Trilostane (4-alpha, 5-alpha-epoxy-17-beta-hydroxy-3-oxoandrostane-2-alpha-carbonitrile) is a synthetic steroid analogue.
It is a competitive inhibitor of 3-beta-hydroxysteroid dehydrogenase, an enzyme that catalyses several crucial steps in the
synthesis of cortisol from cholesterol (Figure 1).6 When therapeutic concentrations of trilostane are present, cortisol synthesis is dramatically reduced. Although 3-beta-hydroxysteroid
dehydrogenase is also required for the synthesis of aldosterone, production of this mineralocorticoid is generally spared
at standard therapeutic doses.7 It is thought that the zona glomerulosa (the site of aldosterone production) may be less sensitive to trilostane or that
cellular uptake by this region of the adrenal cortex is different.
1. The synthesis of steroid hormones. The brown arrows show the site of action of 3-beta-hydroxysteroid dehydrogenase.

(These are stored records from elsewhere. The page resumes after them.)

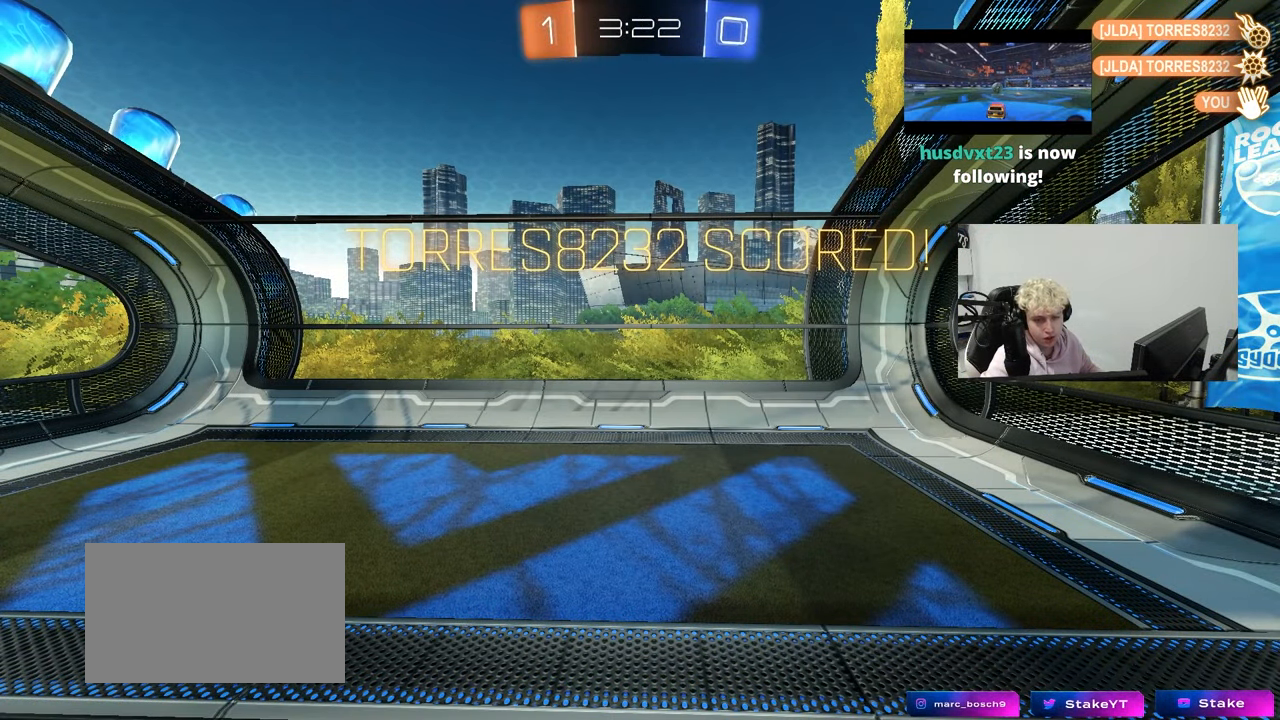
{"keys": [], "mouse": [], "mouse_move": "still", "events": []}
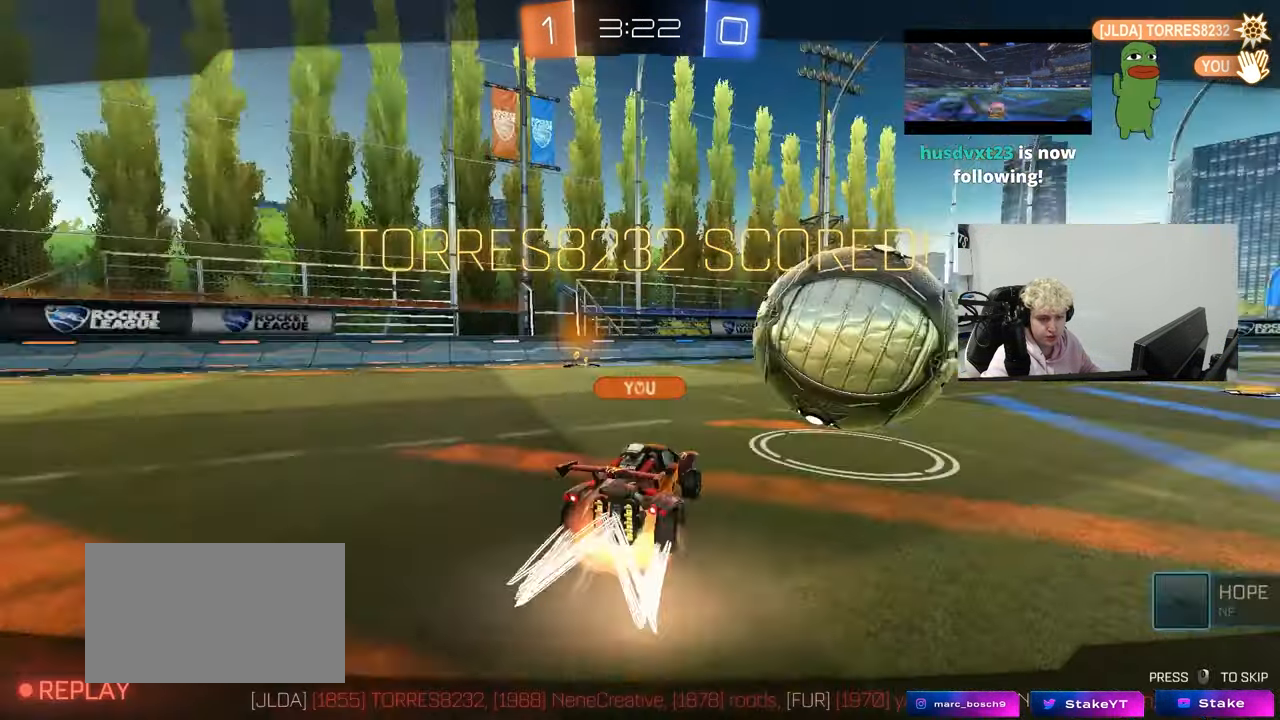
{"keys": ["tab"], "mouse": [], "mouse_move": "still", "events": [[500, "tab", "down"]]}
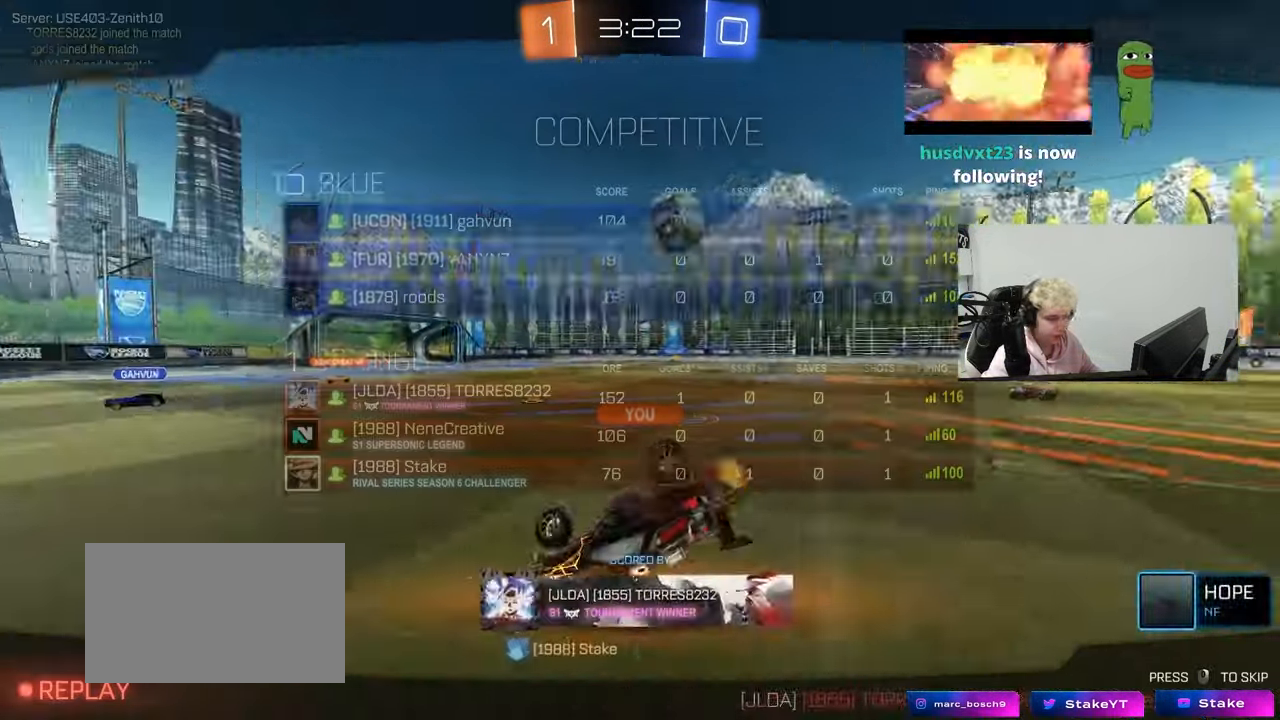
{"keys": ["tab"], "mouse": [], "mouse_move": "still", "events": []}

Trilostane was previously licensed for use in the United States for people with adrenal disorders but was voluntarily removed
from the market in 1994. Work done in the late 1990s in Europe demonstrated trilostane's efficacy in managing canine adrenal
disease, and it is presently an approved therapy for dogs with adrenal-and pituitary-dependent hyperadrenocorticism in the
United Kingdom and Ireland.
Trilostane is administered orally and appears to be rapidly absorbed. Peak serum concentrations occur one-and-a-half to two
hours after dosing and return to baseline within 18 hours; inhibition of steroid synthesis is reported to last less than 20
hours.8 Trilostane undergoes hepatic metabolism, and the pharmacokinetics may be altered in patients with liver dysfunction.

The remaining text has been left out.